» ABOUT THIS TASK
Continue the text on social anxiety from where it stops.

Social Anxiety

The Least Understood Anxiety Disorder

by Thomas A. Richards, Ph.D.
Psychologist/Director, Social Anxiety Institute

 

Out of all the anxiety disorders and most of the mental health care problems, social anxiety disorder (social phobia) is least understood.

Social anxiety was the LAST anxiety disorder to be "discovered", and continues to be LAST in terms of public and professional understanding and awareness.

What makes this so ironic is that fully 8% of the general population suffers from some form of social anxiety, a severely debilitating emotional problem.

The vast majority of people with social anxiety do not know that they have it.  They know there is something "wrong" with them, but they do not know what it is.

They have never been properly diagnosed, because social anxiety is as foreign to counselors, therapists, doctors, psychologists, and psychiatrists as it is to most other people.
Even though an abundance of research now exists about social anxiety, clinicians, in general, have not read it, and have not put it into practice.

A large part of the problem is that social anxiety is difficult to fully understand because you can't "see" it.

The doctor or therapist may be sitting across the desk from a perfectly normal looking man or woman who says things like, "I feel that everyone is looking at me.  I can't be myself.  I feel I'm the center of attention and I get so nervous."

The therapist or doctor rarely understands the person is speaking of one of the core symptoms of social anxiety.  A few more properly asked questions and an appropriate diagnosis could be reached.

[Recorded data]
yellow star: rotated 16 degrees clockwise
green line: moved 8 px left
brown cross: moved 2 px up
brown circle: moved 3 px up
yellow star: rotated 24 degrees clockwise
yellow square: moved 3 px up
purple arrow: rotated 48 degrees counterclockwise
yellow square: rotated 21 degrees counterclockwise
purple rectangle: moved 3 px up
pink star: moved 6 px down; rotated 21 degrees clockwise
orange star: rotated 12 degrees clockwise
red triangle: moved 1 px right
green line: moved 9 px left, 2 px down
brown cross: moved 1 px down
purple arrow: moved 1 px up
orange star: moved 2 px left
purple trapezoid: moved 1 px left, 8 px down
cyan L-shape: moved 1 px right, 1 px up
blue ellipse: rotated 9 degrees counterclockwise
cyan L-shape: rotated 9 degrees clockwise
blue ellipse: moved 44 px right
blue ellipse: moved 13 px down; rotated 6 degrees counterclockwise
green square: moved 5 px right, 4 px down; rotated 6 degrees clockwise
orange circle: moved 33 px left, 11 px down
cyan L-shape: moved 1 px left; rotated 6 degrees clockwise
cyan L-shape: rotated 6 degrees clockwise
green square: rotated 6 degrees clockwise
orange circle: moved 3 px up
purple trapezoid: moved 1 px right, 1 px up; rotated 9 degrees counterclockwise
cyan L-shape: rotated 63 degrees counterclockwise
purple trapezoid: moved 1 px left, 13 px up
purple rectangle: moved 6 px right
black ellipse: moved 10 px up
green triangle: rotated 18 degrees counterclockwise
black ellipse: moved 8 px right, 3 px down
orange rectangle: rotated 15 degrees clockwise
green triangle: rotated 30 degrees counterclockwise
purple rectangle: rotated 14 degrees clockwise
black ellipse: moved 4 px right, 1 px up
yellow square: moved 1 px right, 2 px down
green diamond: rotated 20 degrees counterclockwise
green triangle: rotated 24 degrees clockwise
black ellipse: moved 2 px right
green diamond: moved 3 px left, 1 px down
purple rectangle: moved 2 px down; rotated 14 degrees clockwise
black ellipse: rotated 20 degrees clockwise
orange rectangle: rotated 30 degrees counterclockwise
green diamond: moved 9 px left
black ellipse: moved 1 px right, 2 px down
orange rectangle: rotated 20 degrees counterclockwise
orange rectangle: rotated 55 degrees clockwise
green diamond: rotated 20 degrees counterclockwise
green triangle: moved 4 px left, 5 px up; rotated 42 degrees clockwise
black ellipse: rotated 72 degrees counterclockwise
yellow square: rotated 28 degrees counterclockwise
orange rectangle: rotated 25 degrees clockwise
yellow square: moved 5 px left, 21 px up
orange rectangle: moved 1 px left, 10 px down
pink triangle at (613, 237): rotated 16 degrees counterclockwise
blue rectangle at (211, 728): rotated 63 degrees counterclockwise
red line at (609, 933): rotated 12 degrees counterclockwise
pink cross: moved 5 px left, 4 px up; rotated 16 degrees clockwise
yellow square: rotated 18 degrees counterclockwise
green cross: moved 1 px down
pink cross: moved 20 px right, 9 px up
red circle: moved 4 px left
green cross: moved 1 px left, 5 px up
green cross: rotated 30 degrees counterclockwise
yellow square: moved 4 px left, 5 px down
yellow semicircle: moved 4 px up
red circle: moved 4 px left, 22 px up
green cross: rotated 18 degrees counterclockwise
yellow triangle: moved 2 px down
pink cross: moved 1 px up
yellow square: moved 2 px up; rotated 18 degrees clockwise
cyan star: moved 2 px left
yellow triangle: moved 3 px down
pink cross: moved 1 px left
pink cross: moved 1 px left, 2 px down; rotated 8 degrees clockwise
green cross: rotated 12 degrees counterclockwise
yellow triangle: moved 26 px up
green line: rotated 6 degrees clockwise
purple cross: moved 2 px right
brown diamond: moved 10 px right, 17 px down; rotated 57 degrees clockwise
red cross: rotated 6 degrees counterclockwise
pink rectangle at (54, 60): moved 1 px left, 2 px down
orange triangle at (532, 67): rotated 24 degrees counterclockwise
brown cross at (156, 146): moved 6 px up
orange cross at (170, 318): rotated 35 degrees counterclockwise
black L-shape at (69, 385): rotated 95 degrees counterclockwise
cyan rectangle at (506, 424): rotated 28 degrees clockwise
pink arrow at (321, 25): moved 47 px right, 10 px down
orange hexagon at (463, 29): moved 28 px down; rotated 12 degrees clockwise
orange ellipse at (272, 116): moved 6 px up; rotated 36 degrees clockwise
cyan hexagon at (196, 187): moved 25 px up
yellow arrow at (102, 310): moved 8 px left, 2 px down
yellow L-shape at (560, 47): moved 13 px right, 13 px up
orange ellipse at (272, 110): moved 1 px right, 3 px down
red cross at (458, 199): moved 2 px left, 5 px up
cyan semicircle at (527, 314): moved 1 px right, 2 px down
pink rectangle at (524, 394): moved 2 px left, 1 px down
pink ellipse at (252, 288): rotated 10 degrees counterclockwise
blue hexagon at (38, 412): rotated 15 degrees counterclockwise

» ANSWER BOX
Very few treatment options for social anxiety exist, and the majority of the ones that do exist, do not adequately follow the research -- that demonstrates how people can overcome social anxiety most successfully.  New ideas and new treatment options are currently being tried, but the most effective ones all center around a rational therapy commonly referred to as cognitive-behavioral therapy (CBT).

That is, a person's cognitions (thoughts) have to be changed in a rational direction, and a person's behavior needs to gradually move away from avoidance and toward engagement and participation in life.

Comprehensive cognitive-behavioral therapy (CCBT) can be done initially on a one-to-one basis, but an active, behavioral therapy group, consisting of other people with social anxiety, is essential to overcoming this least-understood anxiety disorder.

Overcoming social anxiety, because it effects every area of a person's life, must be comprehensive in nature.  There are hundreds of cognitive-behavioral strategies and methods that should be used to help people get over social anxiety.